**TASK DETAILS**
Will you print the data word for word, starting from the very first line and continuing through the line that contains "3: (323, 285)", including both of those lines?

**LISTED RECORDS**
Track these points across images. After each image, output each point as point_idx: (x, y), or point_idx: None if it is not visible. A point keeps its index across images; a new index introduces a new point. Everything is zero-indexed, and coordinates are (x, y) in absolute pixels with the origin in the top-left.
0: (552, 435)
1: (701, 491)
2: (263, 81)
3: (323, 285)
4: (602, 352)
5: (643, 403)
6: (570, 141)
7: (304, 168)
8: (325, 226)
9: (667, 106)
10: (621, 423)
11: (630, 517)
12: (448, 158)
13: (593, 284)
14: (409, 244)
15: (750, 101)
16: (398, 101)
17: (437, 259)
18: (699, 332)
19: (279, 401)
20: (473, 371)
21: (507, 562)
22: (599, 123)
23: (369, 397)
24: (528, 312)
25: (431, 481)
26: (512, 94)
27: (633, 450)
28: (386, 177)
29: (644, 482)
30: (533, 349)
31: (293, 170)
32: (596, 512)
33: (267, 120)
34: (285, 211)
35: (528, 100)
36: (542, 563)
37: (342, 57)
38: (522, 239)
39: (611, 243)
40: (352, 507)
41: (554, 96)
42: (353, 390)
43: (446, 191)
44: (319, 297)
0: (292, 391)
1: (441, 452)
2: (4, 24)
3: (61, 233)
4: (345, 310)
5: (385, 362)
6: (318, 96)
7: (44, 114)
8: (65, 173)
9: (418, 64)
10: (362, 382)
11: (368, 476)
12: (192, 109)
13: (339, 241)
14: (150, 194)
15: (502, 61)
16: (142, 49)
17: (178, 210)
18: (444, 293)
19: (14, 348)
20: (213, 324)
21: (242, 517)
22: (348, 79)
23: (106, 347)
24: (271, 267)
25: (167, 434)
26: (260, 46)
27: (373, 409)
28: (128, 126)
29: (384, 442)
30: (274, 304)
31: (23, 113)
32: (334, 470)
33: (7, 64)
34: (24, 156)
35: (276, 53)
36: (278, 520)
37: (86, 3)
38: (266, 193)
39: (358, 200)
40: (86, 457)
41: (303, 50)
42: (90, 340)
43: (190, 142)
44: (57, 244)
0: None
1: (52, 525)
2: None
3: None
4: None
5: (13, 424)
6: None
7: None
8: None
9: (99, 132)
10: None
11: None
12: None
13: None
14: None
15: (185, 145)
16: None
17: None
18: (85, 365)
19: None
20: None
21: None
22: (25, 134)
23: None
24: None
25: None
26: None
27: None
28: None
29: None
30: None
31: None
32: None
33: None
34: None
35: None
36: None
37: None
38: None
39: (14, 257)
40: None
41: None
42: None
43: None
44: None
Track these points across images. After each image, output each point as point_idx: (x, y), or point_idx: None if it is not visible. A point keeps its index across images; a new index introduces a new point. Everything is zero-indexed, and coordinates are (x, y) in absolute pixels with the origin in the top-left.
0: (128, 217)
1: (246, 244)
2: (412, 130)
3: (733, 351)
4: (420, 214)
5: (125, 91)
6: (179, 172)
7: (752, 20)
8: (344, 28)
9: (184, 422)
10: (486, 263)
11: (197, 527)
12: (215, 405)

**CORRECT RESPONSE**
Track these points across images. After each image, output each point as point_idx: (x, y), or point_idx: None if it is not visible. A point keeps its index across images; a new index introduces a new point. Everything is zero-indexed, and coordinates are (x, y) in absolute pixels with the origin in the top-left.
0: (552, 435)
1: (701, 491)
2: (263, 81)
3: (323, 285)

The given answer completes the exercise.